A directory within ./condition1:
/IGV
File Description
condition1-mapped.sorted.bam Can be opened with IGV to view read mapping
condition1-mapped.sorted.bam.bai Required by IGV to view read mapping with .bam
-
TnSeqAnalysis2022.sh
usage: TnSeqAnalysis2022.sh [-i <#>] [-a <assembly>] [-o <output>] [-c <name>] [-x <#>] [-t <name>] [-y <#>] <pfx1> <pfx2> <pfx3> ... <pfxn>
Required parameters:
-i The number of the most represented sites to ignore
-a The name of the assembly you're using (PAO1 only so far)
-o The name for the output file
-c The name for the control condition
-x The number of replicates for the control condition
-t The name for the test condition
-y The number of replicates for the test condition
The required parameters must precede the prefixes to be joined, listed with the control conditions followed by the test conditions. See example below.
Example:
TnSeqAnalysis2022.sh -i 50 -a PAO1 -o Example -c control -x 2 -t test -y 2 C1 C2 T1 T2
Where the options above refer to the following:
-i 50 Ignore the 50 sites with the most reads.
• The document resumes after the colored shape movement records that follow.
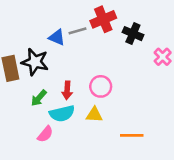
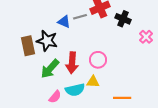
red arrow: (67, 90) -> (72, 63), size x1.5
green arrow: (39, 98) -> (50, 69), size x1.5
cyan semicircle: (62, 114) -> (75, 90), moved

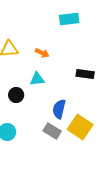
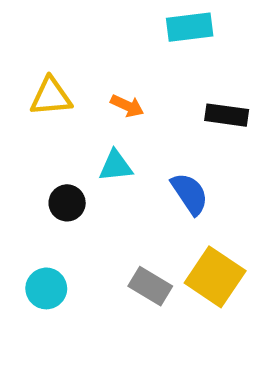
black rectangle: (85, 74) -> (227, 115), moved
blue semicircle: (59, 109) -> (190, 194), moved, turned 132

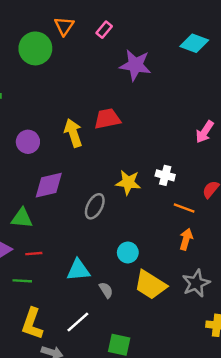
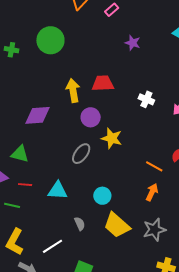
green circle: (35, 48) -> (50, 40), moved
purple star: (135, 65) -> (133, 43), size x0.6
purple circle: (28, 142) -> (91, 117), moved
white cross: (165, 175) -> (146, 99), moved
purple diamond: (49, 185) -> (38, 115), moved
cyan triangle: (78, 270) -> (58, 191), moved

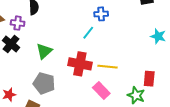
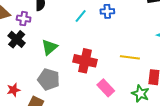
cyan line: (88, 33) -> (81, 16), moved
yellow line: (107, 67) -> (130, 57), moved

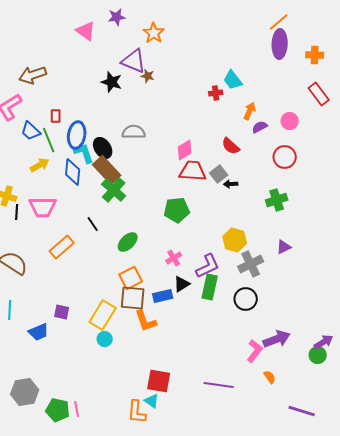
-a PAO1 Use PAO1 gene annotations.
-o Example All output files will have a prefix, “Example…”.
-c control The name of the control condition is “control”
-x 2 There are two replicates of the control.
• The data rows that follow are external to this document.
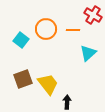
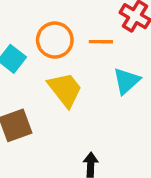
yellow trapezoid: (48, 84) -> (65, 90), moved

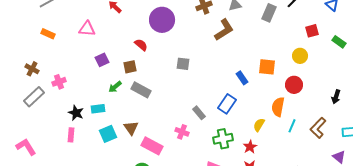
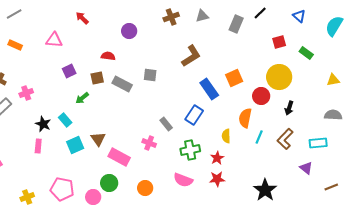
purple circle: (162, 20) -> (129, 31), size x0.6
brown L-shape: (224, 30) -> (191, 56), moved
red semicircle: (141, 45) -> (108, 56), turned -32
yellow circle: (300, 56) -> (279, 77), moved, size x1.6
orange square: (267, 67) -> (234, 78), turned -30
blue rectangle: (242, 78) -> (209, 89), size x1.5
gray rectangle: (141, 90) -> (122, 84), moved
black arrow: (336, 97) -> (289, 108), moved
cyan rectangle: (98, 109) -> (65, 120), turned 56
yellow semicircle: (259, 125) -> (226, 136), turned -32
-t test The name of the test condition is “test”.
-y 2 There are 2 replicates of the test.
C1 C2 T1 T2 The files to be analyzed were produced by separate TnSeq4.sh analysis of C1_R1_001.fastq, C2_R1_001.fastq, T1_R1_001.fastq, and T2_R1_001.fastq.
After running the TnSeqAnalysis2022.sh, you can look at the output files on your computer to see your results.